Word2vec

node2vec family algorithms generate random walks and pass the series of nodes visited during the walks to word2vec for embedding. embiggen implements word2vec using both skip-gram and continuous bag of words. This tutorial page will demonstrate how to run word2vec using texts.

Getting ready

To run this tutorial, you will need a corpus of text. If you do not have anything handy, you can download a book from Project Gutenberg, or a text dataset from Kaggle. In this example, we will use the set of Hillary Clinton’s emails, which we found to be a relatively small dataset that gives interesting results.

Running the code

The following script shows how to run the Skip Gram on the Email dataset and create word embeddings.

We first import the relevant classes from embiggen.

import embiggen
from embiggen import SkipGramWord2Vec
from embiggen import TextTransformer
from embiggen.utils import write_embeddings

TextTransformer

The TextTransformer class is a convenience class that can be used to transform text datasets into integer representations that are used for embedding. Assuming you are using the Email dataset from above, find the file called Emails.csv and adjust the path of the following command accordingly.

emails = '/../../../Emails.csv'
encoder = embiggen.text_encoder.TextTransformer(emails)
tensor_data, count_list, dictionary, reverse_dictionary = encoder.build_dataset()

Training the model

The following commands train the model.

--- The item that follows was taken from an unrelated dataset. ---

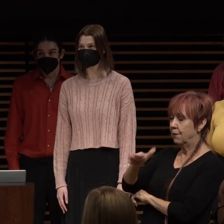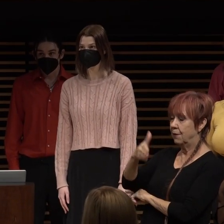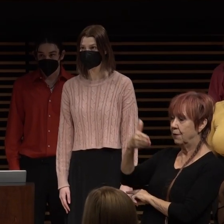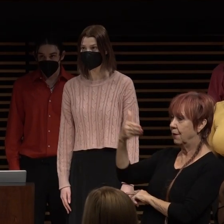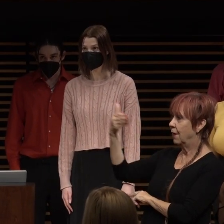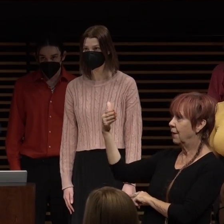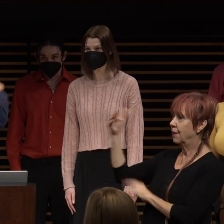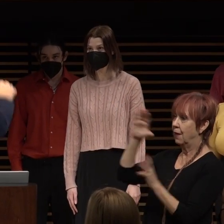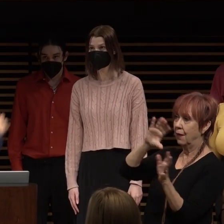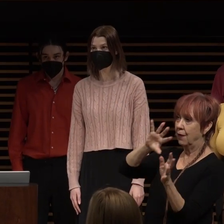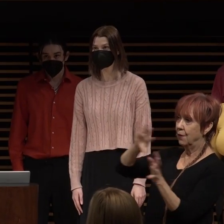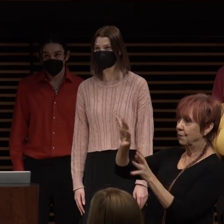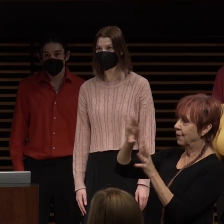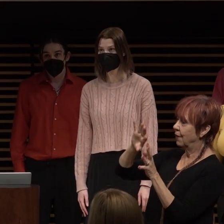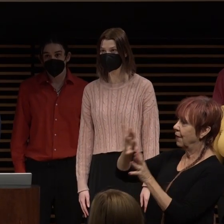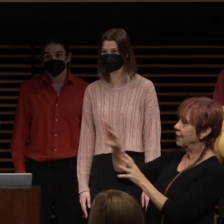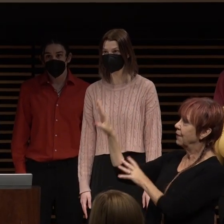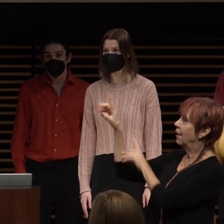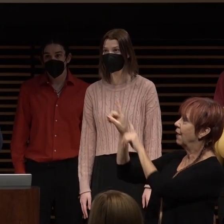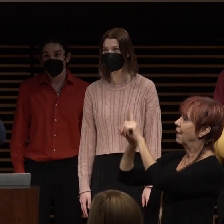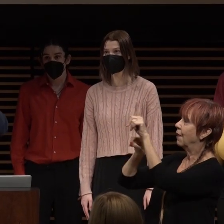stripes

See the API for the full range of parameters and options.

model = SkipGramWord2Vec(tensor_data,
                         worddictionary=dictionary,
                         reverse_worddictionary=reverse_dictionary,
                         num_epochs=5)
# model.add_display_words(2:50:10) TODO
model.train()

Writing the embeddings

The following code writes the embeddings to file.

embedding_file = 'embedded-emails.txt'
write_embeddings(embedding_file, model.embedding, reverse_dictionary)

Viewing the embeddings on tensorboard

We can use awk to extract the first column (words) and the remaining columns in order to visualize the embeddings in tensorboard.

awk '{print $1}' embedded-emails.txt > meta.tsv
awk '{for (i=2; i<NF; i++) printf $i "\t"; print $NF}' embedded-emails.txt > vec.tsv

These files can be used with the tensorflow embedding project to display the embeddings.

email word embeddings

Visualization of word embeddings generated by embiggen from the Email.csv file.